Your task: Please reproduce the text of every row below, line for line, and leave the pictures out.

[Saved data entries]
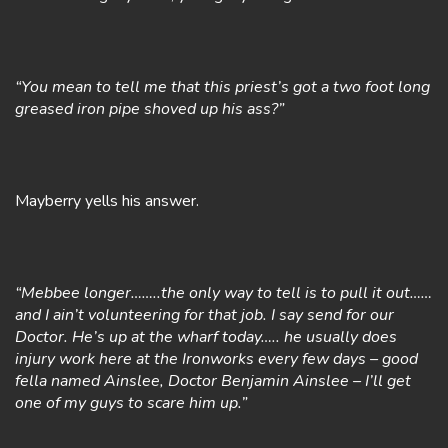
“You mean to tell me that this priest’s got a two foot long
greased iron pipe shoved up his ass?”
Mayberry yells his answer.
“Mebbee longer……..the only way to tell is to pull it out……
and I ain’t volunteering for that job. I say send for our
Doctor. He’s up at the wharf today….. he usually does
injury work here at the Ironworks every few days – good
fella named Ainslee, Doctor Benjamin Ainslee – I’ll get
one of my guys to scare him up.”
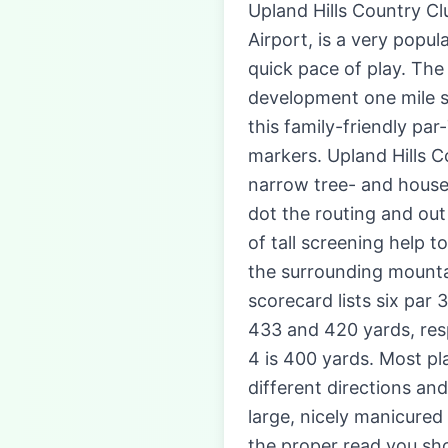
Upland Hills Country Cl
Airport, is a very popu
quick pace of play. The
development one mile so
this family-friendly par
markers. Upland Hills C
narrow tree- and house-
dot the routing and out
of tall screening help t
the surrounding mountai
scorecard lists six par 
433 and 420 yards, resp
4 is 400 yards. Most pla
different directions and
large, nicely manicured
the proper read you sho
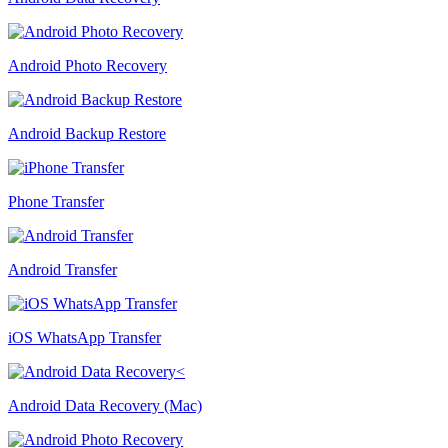
Android Photo Recovery
Android Backup Restore
Phone Transfer
Android Transfer
iOS WhatsApp Transfer
Android Data Recovery (Mac)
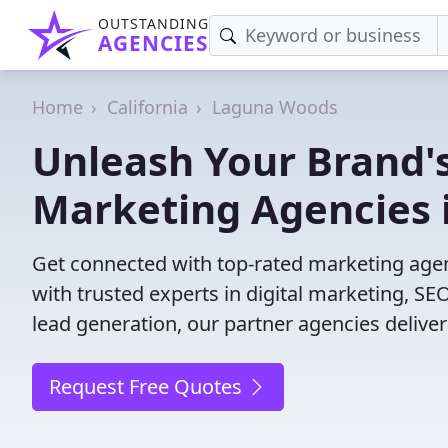
OUTSTANDING
AGENCIES
Home
California
Laguna Woods
Unleash Your Brand's
Marketing Agencies 
Get connected with top-rated marketing agen
with trusted experts in digital marketing, 
lead generation, our partner agencies deliver 
Request Free Quotes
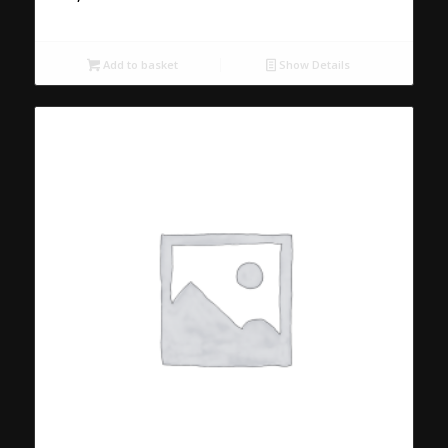
Add to basket
Show Details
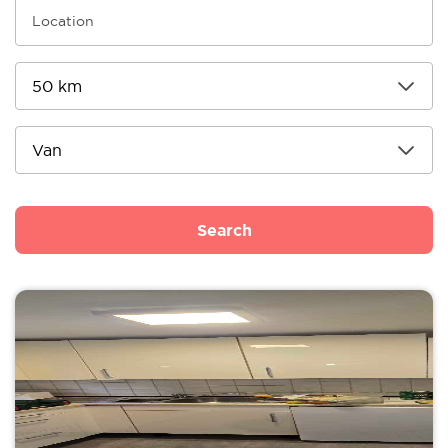
Search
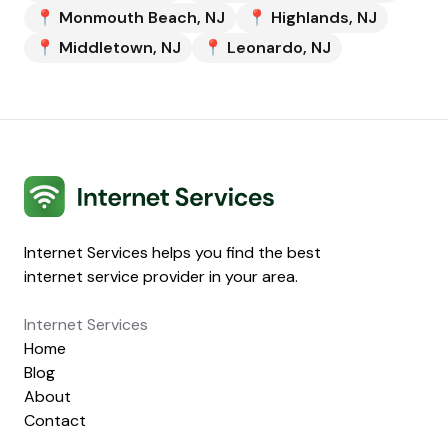
📍
Monmouth Beach
,
NJ
📍
Highlands
,
NJ
📍
Middletown
,
NJ
📍
Leonardo
,
NJ
Internet Services
Internet Services helps you find the best
internet service provider in your area.
Internet Services
Home
Blog
About
Contact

Completed task:
“You mean to tell me that this priest’s got a two foot long
greased iron pipe shoved up his ass?”
Mayberry yells his answer.
“Mebbee longer……..the only way to tell is to pull it out……
and I ain’t volunteering for that job. I say send for our
Doctor. He’s up at the wharf today….. he usually does
injury work here at the Ironworks every few days – good
fella named Ainslee, Doctor Benjamin Ainslee – I’ll get
one of my guys to scare him up.”
Upland Hills Country Cl
Airport, is a very popu
quick pace of play. The
development one mile so
this family-friendly par
markers. Upland Hills C
narrow tree- and house-
dot the routing and out
of tall screening help t
the surrounding mountai
scorecard lists six par 
433 and 420 yards, resp
4 is 400 yards. Most pla
different directions and
large, nicely manicured
the proper read you sho
Android Photo Recovery
Android Backup Restore
Phone Transfer
Android Transfer
iOS WhatsApp Transfer
Android Data Recovery (Mac)
OUTSTANDING
AGENCIES
Home
California
Laguna Woods
Unleash Your Brand's
Marketing Agencies 
Get connected with top-rated marketing agen
with trusted experts in digital marketing, 
lead generation, our partner agencies deliver 
Request Free Quotes
Add to basket
Show Details
Search
📍
Monmouth Beach
,
NJ
📍
Highlands
,
NJ
📍
Middletown
,
NJ
📍
Leonardo
,
NJ
Internet Services
Internet Services helps you find the best
internet service provider in your area.
Internet Services
Home
Blog
About
Contact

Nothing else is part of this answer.